Evolving the term “open source”

Let’s try this again.

Nadia Asparouhova
2 min readMay 19, 2016

The most frustrating thing that can happen to a writer is realizing your words didn’t convey the idea you wanted.

In the case of last week’s post, I found myself embroiled in conversation around the value of licenses and the state of unlicensed projects on GitHub. After a week of that, I realized that I had had little to no conversation about the parts I actually wanted to discuss.

That was my fault, not yours. I should have edited my writing more carefully.

I write to get feedback and prompt conversation with those who take the time to read, which then helps me learn more about a certain topic. And I didn’t feel like I learned what I wanted to learn from my last post. So I’m writing another one to ask the question more explicitly.

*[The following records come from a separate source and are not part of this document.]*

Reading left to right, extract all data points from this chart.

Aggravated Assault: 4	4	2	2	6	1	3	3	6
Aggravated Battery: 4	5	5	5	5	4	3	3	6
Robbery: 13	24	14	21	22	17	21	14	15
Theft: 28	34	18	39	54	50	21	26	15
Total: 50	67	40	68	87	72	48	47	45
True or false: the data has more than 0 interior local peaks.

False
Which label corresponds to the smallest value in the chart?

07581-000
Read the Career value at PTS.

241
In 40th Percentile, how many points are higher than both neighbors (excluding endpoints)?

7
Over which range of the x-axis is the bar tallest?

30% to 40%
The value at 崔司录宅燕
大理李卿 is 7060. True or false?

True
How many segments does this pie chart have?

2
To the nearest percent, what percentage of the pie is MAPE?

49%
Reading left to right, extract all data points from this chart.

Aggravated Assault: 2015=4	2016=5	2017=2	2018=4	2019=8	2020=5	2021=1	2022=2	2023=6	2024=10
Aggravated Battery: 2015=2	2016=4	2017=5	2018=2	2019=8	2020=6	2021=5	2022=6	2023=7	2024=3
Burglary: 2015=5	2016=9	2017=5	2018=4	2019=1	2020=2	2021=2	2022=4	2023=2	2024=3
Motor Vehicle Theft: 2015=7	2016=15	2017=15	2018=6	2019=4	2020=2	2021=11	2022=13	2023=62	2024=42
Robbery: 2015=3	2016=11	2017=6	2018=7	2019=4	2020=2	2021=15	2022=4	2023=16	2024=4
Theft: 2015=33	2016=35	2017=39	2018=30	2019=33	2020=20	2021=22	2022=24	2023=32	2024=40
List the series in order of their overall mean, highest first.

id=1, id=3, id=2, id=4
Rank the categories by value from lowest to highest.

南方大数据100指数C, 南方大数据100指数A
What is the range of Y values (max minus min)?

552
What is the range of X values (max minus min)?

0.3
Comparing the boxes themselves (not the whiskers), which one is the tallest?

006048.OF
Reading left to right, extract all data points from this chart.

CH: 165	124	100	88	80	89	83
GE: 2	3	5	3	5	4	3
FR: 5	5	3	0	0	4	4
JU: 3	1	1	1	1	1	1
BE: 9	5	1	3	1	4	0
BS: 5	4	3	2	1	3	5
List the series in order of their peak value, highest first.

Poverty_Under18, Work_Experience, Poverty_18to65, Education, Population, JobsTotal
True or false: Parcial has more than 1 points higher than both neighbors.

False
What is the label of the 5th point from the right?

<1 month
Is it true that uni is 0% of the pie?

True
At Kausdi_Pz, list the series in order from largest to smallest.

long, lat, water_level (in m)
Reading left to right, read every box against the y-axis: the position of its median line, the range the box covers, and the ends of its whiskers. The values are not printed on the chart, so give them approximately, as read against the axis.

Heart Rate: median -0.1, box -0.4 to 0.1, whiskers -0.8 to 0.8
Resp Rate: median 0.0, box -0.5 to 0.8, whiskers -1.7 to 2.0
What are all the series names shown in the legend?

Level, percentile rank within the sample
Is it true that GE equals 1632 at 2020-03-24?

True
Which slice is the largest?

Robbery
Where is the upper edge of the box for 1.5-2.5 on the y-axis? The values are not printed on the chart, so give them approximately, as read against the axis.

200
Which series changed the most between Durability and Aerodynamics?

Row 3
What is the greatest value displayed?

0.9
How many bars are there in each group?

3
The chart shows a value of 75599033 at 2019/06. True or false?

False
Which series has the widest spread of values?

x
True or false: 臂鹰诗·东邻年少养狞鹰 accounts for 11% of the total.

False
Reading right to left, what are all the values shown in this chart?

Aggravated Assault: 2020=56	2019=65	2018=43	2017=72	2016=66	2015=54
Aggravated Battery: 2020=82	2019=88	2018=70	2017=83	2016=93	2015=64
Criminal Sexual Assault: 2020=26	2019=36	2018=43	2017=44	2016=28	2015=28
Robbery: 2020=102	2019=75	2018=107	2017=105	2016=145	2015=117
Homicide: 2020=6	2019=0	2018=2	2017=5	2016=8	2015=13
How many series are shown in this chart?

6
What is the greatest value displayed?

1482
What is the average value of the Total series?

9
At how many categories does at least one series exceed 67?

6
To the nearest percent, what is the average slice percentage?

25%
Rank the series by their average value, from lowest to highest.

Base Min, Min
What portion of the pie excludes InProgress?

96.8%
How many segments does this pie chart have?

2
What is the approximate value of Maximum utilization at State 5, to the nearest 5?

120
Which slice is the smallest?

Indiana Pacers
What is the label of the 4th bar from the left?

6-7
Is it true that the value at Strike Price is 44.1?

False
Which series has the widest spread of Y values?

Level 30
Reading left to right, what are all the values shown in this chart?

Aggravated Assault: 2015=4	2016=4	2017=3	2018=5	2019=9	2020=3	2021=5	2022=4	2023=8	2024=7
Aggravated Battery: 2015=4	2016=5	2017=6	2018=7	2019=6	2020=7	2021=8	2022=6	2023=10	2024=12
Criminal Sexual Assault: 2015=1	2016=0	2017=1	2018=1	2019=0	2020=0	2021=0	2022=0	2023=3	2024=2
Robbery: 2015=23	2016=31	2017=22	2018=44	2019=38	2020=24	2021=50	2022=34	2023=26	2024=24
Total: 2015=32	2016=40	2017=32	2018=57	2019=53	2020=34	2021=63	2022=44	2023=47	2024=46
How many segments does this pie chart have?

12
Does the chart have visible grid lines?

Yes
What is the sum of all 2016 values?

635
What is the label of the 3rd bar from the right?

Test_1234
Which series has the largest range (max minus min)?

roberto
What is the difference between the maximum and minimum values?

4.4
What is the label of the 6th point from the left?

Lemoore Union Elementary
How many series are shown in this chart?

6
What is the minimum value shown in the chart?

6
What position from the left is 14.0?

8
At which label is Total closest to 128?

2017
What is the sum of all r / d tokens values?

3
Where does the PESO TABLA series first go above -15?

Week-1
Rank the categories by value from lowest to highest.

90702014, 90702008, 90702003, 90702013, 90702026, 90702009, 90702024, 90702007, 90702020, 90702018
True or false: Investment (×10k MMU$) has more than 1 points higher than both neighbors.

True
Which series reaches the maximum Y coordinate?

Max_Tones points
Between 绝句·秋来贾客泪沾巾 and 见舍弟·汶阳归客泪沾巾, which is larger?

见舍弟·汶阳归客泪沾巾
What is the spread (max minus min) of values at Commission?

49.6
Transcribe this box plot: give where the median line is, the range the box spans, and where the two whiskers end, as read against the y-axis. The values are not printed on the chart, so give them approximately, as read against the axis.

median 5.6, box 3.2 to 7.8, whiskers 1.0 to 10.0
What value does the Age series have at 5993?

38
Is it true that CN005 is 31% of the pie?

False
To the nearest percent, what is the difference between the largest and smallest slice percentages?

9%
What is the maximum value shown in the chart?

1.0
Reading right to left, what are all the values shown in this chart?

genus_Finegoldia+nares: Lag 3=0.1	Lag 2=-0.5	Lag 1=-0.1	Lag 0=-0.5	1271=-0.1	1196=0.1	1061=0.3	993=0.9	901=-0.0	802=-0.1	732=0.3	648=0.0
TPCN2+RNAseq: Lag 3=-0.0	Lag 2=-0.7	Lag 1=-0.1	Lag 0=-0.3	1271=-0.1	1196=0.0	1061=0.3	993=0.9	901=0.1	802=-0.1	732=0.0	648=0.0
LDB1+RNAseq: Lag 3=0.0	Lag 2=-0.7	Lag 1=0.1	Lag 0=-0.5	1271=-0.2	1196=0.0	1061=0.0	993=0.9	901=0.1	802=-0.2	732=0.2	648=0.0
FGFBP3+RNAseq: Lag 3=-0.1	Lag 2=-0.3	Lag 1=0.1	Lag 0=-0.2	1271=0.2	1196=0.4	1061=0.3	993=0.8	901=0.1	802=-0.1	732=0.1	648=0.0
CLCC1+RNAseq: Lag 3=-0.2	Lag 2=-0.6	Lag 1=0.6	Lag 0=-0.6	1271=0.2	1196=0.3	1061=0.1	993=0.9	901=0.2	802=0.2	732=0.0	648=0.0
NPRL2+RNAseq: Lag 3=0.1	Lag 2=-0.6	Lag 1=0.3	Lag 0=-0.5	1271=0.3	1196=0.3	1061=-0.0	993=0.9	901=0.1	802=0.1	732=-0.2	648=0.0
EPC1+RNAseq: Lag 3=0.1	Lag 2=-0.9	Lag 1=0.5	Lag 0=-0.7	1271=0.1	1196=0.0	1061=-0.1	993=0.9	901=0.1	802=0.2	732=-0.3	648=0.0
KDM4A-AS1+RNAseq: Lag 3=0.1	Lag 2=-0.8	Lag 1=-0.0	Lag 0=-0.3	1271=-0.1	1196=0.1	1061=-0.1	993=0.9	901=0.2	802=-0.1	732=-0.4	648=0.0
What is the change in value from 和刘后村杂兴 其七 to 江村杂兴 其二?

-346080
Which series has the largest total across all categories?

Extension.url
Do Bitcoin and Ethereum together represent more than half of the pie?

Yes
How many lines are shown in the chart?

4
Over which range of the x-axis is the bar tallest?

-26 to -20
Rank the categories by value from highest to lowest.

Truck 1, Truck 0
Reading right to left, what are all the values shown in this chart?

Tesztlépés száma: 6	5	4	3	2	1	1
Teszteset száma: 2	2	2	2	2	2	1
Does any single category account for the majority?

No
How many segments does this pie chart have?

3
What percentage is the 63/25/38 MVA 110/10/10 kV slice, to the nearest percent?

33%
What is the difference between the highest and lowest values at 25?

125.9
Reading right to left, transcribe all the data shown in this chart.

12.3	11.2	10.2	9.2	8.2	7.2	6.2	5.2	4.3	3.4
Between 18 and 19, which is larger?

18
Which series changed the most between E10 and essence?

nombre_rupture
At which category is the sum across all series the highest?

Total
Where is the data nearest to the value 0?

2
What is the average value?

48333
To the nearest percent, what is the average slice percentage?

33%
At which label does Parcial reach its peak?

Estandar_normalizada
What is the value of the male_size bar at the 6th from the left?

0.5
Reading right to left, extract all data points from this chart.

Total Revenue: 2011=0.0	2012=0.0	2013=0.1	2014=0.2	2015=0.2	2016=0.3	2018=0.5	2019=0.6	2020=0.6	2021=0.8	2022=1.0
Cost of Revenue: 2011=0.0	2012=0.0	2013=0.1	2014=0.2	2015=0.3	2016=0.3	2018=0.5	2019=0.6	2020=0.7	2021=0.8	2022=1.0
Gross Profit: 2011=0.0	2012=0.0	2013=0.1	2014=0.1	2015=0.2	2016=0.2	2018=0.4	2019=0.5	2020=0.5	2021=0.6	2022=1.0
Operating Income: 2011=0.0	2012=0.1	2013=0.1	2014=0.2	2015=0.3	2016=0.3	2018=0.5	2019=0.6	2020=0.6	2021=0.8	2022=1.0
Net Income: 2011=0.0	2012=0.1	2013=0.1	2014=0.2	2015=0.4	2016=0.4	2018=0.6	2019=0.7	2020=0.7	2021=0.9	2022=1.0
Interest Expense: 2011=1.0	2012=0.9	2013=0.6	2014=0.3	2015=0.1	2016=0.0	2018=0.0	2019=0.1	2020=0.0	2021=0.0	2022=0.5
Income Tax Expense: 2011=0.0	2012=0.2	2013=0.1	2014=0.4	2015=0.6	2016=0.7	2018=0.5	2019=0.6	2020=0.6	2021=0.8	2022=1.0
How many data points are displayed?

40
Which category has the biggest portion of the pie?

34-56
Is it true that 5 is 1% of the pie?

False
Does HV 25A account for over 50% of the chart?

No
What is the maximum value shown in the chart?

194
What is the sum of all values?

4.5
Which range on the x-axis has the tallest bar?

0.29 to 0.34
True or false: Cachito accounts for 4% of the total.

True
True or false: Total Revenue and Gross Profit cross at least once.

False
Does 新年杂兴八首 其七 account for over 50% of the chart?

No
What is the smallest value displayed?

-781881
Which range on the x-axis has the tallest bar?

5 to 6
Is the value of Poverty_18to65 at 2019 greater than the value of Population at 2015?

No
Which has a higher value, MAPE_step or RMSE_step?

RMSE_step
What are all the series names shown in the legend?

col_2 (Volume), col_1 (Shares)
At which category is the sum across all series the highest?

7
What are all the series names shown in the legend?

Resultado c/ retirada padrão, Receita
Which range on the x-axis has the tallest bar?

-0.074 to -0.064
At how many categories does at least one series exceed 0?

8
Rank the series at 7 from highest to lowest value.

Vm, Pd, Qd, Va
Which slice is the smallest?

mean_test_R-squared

Fundamentally, the question I wanted to pose was: what is the working definition of open source today, and how does that compare to the official definition?

Today, many people associate open source with its workflow and process: collaboration, transparency, accessibility, and sharing of resources. Open source, to many, is about creating tools that are easy to use and contribute back to.

Yet collaboration is not part of the official open source definition. Should it be? (Note that this is an additive, not exclusive question — not “Should we replace the current definition”, but “What else is open source about these days?”)

Why do these things matter? Because when we don’t talk about the people who make things and the work that goes into supporting open source projects, governance, healthy culture and ultimately sustainability take a back seat to politics.

What does “open source” mean to you today? Let me know what you think.

EDIT (5/31/16): I wrote a short followup with my takeaways on the original post. Thanks to everyone for the thoughtful discussion!